En ce sens, Platon, Aristote et tous les hommes du Moyen Age et de la Renaissance étaient vitalistes car ils considéraient l’univers comme un tout harmonieux dont eux-mêmes faisaient partie.


• Le second aspect important à noter c’est la fécondité du vitalisme. La fécondité du vitalisme, elle se trouve avant tout dans un retour à l’antique. Chaque vitalisme s’est formé par un retour à des philosophes qui l’ont précédé : le vitalisme de la Renaissance est un retour à Platon contre Aristote ; le vitalisme de Barthez est un retour à Aristote par-delà Descartes.
Ce retour à l’antique montre que l’œil du vitaliste recherche une certaine vision de la vie antérieure aux instruments créés par l’homme pour étendre et consolider la vie



Conclusion : Nous avons vu comment Canguilhem aborde cette question de la connaissance de la vie.
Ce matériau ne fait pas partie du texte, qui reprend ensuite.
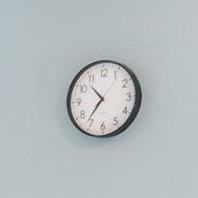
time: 10:36
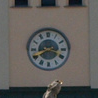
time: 3:40
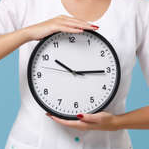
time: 10:15
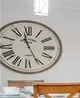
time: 11:25
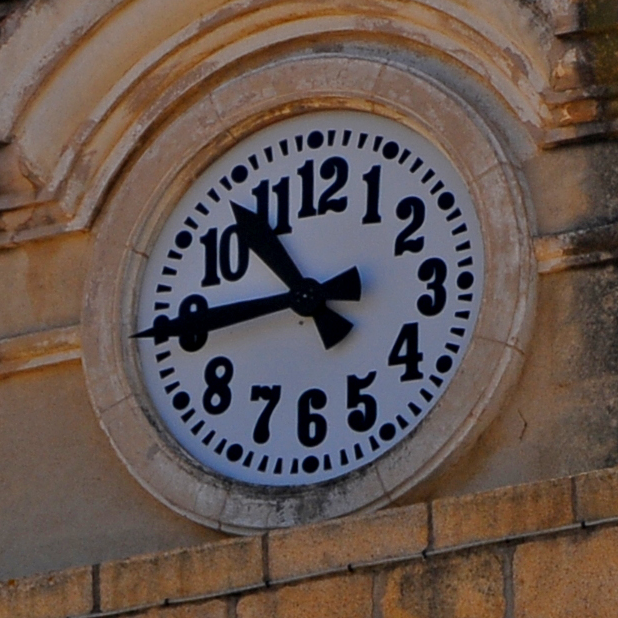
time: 10:44
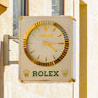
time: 4:14
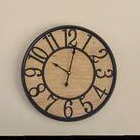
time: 10:02
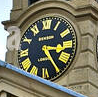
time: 3:24
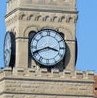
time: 3:41
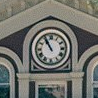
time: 10:55
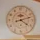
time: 4:12
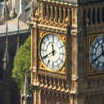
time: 11:40
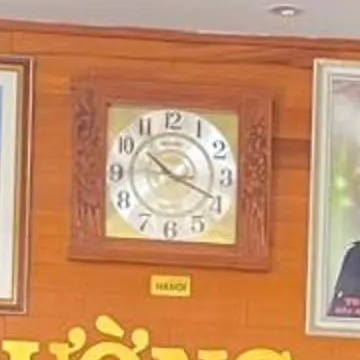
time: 10:19
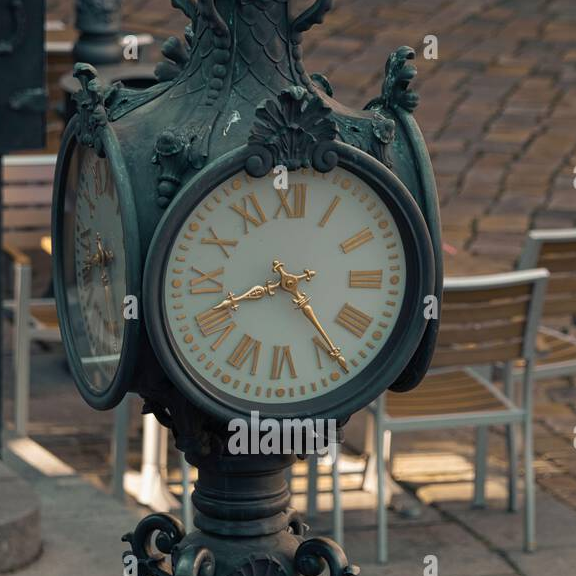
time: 4:41
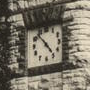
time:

Il nous a expliqué dans un premier temps l’importance de l’expérience dans la théorie biologique et comment cette expérience se devait d’être rigoureuse, c'est-à-dire de suivre une méthode se découpant en 4 règles précises. Nous avons vu ensuite dans le second article comment Canguilhem retrace le concept scientifique de cellule pour mieux le comprendre. Georges Buffon aura pressentie la théorie cellulaire, alors qu’on pourra dire que Lorenz Oken l’aura vraiment anticipée.
Dans le troisième article du recueil, Canguilhem nous expose sa définition du vitalisme qui se fait en deux parties : une première qui consiste à comprendre que le vitalisme est un mouvement dynamique de la vie dans le vivant, et une seconde qui nous explique en quoi la naissance et le maintien du vitalisme se fait par un mouvement toujours en retour sur lui-même.